The relentless gush of cash into the stock market is sending a powerful "sell" signal, according to a Bank of America Merrill Lynch gauge that has been a reliable indicator in the past.

Investors poured $33.2 billion into stock-based funds through the week ended Wednesday, BofAML said in a report. That's a record both for total flows and as well as for active funds, which alone pulled in $12.2 billion.

By comparison, equity funds across all classes took in a net $278 billion for all of 2017, according to Morningstar, meaning that last week alone equated to 12 percent of flows for the entire previous year.

The week continued a trend that has seen money rush into stocks as major averages climb to new records. The Dow Jones industrial average is up 7 percent year to date.

While the inflows have helped push the market higher, they also can be seen as a contrary indicator when they flash signs of excess. BofAML uses a proprietary "Bull & Bear" indicator that gauges when inflows or outflows point to investors moving too far to either side.

The current reading on the indicator of 7.9 is the most bullish since a reading above 8 in March 2013 — a sell signal. Michael Hartnett, BofAML's chief investment strategist, said the Bull & Bear indicator has shown 11 previous sell signals since the firm started tracking it in 2002 and has been correct each time.

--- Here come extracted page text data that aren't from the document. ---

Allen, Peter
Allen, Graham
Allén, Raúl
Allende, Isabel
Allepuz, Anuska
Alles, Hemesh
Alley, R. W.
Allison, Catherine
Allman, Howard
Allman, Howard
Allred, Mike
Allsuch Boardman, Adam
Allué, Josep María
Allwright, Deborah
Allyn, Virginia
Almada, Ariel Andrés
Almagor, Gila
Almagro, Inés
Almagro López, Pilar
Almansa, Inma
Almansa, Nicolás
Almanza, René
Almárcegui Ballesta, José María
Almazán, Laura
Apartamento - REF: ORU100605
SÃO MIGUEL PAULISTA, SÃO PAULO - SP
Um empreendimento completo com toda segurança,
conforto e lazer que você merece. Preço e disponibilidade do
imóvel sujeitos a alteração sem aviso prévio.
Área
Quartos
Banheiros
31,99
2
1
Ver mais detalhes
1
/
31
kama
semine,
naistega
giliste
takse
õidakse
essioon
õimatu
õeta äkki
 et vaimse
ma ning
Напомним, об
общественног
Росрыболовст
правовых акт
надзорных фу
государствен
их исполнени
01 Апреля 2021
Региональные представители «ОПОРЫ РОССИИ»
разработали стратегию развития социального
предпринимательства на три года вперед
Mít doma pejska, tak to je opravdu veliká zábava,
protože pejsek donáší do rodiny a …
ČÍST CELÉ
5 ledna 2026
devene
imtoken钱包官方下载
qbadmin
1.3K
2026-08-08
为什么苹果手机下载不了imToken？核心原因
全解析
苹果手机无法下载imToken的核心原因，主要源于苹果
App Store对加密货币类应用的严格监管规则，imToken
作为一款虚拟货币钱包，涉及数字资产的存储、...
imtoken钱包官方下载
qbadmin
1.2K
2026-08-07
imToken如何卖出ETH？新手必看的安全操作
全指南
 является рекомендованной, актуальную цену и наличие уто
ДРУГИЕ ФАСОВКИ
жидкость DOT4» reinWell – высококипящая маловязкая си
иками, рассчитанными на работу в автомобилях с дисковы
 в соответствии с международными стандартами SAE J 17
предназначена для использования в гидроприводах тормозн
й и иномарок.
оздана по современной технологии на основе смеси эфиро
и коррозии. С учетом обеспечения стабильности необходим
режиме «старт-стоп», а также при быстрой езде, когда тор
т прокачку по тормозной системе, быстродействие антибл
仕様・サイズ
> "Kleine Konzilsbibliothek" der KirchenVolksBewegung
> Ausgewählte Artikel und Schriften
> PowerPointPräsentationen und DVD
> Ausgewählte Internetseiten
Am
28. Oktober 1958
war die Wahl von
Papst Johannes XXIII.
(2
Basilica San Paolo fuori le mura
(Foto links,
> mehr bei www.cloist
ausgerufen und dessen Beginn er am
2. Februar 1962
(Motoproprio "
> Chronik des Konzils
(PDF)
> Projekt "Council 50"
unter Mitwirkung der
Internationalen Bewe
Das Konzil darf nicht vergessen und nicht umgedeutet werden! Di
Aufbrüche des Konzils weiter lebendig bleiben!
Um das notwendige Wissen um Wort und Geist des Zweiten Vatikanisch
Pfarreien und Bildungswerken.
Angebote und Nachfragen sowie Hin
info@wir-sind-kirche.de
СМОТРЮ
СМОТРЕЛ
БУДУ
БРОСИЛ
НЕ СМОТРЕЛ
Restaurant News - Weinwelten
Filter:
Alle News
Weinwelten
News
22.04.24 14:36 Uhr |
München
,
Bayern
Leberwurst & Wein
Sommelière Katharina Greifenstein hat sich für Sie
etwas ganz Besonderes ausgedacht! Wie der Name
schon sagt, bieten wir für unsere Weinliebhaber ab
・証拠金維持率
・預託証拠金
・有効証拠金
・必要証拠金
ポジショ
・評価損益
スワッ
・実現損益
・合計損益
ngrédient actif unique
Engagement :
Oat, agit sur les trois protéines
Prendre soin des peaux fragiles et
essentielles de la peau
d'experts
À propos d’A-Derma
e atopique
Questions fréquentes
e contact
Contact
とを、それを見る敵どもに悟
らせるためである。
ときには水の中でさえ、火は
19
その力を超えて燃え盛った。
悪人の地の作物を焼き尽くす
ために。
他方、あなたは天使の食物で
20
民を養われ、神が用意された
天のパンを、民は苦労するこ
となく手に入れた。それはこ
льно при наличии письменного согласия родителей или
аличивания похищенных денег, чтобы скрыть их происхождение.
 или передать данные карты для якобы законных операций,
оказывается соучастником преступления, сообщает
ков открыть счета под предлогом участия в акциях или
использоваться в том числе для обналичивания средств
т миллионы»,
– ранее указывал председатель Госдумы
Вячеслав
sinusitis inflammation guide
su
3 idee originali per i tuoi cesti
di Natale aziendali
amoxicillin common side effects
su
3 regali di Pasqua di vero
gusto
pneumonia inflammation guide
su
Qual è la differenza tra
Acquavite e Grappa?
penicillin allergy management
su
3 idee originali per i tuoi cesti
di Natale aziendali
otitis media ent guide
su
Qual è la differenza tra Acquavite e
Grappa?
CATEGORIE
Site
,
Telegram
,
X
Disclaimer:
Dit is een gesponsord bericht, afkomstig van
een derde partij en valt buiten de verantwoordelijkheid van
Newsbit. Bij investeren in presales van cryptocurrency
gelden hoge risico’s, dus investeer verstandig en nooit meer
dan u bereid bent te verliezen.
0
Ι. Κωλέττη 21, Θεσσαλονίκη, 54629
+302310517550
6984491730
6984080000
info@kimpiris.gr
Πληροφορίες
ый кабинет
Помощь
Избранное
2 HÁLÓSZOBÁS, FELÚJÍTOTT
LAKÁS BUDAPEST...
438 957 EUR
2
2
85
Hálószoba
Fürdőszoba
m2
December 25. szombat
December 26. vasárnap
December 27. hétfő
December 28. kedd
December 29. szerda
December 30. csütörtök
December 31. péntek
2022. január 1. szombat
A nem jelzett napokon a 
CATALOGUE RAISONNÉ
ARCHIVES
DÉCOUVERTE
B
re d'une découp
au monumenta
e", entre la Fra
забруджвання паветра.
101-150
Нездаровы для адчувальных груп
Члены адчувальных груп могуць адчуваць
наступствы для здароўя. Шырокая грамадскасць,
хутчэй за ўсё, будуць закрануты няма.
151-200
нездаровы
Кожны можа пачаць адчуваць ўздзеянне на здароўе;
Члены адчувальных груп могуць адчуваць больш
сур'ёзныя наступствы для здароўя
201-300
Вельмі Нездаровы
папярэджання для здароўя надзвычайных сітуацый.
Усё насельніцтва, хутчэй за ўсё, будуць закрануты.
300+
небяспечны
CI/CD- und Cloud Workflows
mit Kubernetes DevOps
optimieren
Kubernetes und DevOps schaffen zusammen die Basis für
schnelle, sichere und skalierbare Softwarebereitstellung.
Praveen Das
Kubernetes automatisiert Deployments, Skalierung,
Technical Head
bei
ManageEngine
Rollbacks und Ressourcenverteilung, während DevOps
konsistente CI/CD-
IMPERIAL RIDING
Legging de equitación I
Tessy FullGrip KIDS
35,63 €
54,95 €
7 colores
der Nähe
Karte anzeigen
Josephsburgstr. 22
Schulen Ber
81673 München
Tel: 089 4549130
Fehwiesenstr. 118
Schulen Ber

In the near term, around February and March, that suggests a technical pullback for the S&P 500 to 2,686, which would represent a drop of close to 6 percent, Hartnett said.

The enthusiasm has not been unique to the U.S., whose equity markets brought in $7 billion of fresh cash.

Emerging markets attracted $8.1 billion in new flows, Europe brought in $4.6 billion and Japan saw $3.4 billion. That comes as 98 percent of global markets are trading above their 50- and 200-day moving averages, both classic signs of overbought markets.

Stock-based funds overall have brought in just shy of $77 billion in 2018, with the lion's share of $59.2 billion going to passively focused exchange-traded funds.

However, investors continue to hedge, giving about $32 billion to bonds, while last week's $1.5 billion flow into gold funds was the highest in 50 weeks.